Please give the data again in full, exactly as it reads.

── Data section ──

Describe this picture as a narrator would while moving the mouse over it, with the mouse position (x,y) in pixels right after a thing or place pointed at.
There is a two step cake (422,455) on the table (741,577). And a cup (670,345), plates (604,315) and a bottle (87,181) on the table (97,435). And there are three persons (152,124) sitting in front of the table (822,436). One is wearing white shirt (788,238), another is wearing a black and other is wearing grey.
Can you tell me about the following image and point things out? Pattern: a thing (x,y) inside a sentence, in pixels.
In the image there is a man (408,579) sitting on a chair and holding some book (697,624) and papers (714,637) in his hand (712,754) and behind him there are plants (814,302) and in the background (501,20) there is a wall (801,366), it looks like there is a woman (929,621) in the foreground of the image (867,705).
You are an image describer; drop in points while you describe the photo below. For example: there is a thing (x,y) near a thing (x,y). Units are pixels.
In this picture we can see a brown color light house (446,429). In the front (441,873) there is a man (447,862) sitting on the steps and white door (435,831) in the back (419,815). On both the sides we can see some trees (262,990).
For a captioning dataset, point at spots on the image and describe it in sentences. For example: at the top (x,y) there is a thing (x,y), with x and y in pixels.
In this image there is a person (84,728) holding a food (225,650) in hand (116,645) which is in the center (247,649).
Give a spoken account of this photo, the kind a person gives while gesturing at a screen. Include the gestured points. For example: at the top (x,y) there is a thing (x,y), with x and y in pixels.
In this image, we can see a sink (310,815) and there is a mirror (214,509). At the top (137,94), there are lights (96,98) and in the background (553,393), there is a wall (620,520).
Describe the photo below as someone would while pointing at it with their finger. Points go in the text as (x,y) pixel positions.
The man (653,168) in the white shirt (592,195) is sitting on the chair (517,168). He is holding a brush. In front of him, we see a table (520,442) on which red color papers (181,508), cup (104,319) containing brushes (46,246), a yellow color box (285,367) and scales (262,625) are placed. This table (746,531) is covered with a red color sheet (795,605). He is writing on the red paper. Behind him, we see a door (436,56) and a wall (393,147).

───

> Result of the task
Describe this picture as a narrator would while moving the mouse over it, with the mouse position (x,y) in pixels right after a thing or place pointed at.
There is a two step cake (422,455) on the table (741,577). And a cup (670,345), plates (604,315) and a bottle (87,181) on the table (97,435). And there are three persons (152,124) sitting in front of the table (822,436). One is wearing white shirt (788,238), another is wearing a black and other is wearing grey.
Can you tell me about the following image and point things out? Pattern: a thing (x,y) inside a sentence, in pixels.
In the image there is a man (408,579) sitting on a chair and holding some book (697,624) and papers (714,637) in his hand (712,754) and behind him there are plants (814,302) and in the background (501,20) there is a wall (801,366), it looks like there is a woman (929,621) in the foreground of the image (867,705).
You are an image describer; drop in points while you describe the photo below. For example: there is a thing (x,y) near a thing (x,y). Units are pixels.
In this picture we can see a brown color light house (446,429). In the front (441,873) there is a man (447,862) sitting on the steps and white door (435,831) in the back (419,815). On both the sides we can see some trees (262,990).
For a captioning dataset, point at spots on the image and describe it in sentences. For example: at the top (x,y) there is a thing (x,y), with x and y in pixels.
In this image there is a person (84,728) holding a food (225,650) in hand (116,645) which is in the center (247,649).
Give a spoken account of this photo, the kind a person gives while gesturing at a screen. Include the gestured points. For example: at the top (x,y) there is a thing (x,y), with x and y in pixels.
In this image, we can see a sink (310,815) and there is a mirror (214,509). At the top (137,94), there are lights (96,98) and in the background (553,393), there is a wall (620,520).
Describe the photo below as someone would while pointing at it with their finger. Points go in the text as (x,y) pixel positions.
The man (653,168) in the white shirt (592,195) is sitting on the chair (517,168). He is holding a brush. In front of him, we see a table (520,442) on which red color papers (181,508), cup (104,319) containing brushes (46,246), a yellow color box (285,367) and scales (262,625) are placed. This table (746,531) is covered with a red color sheet (795,605). He is writing on the red paper. Behind him, we see a door (436,56) and a wall (393,147).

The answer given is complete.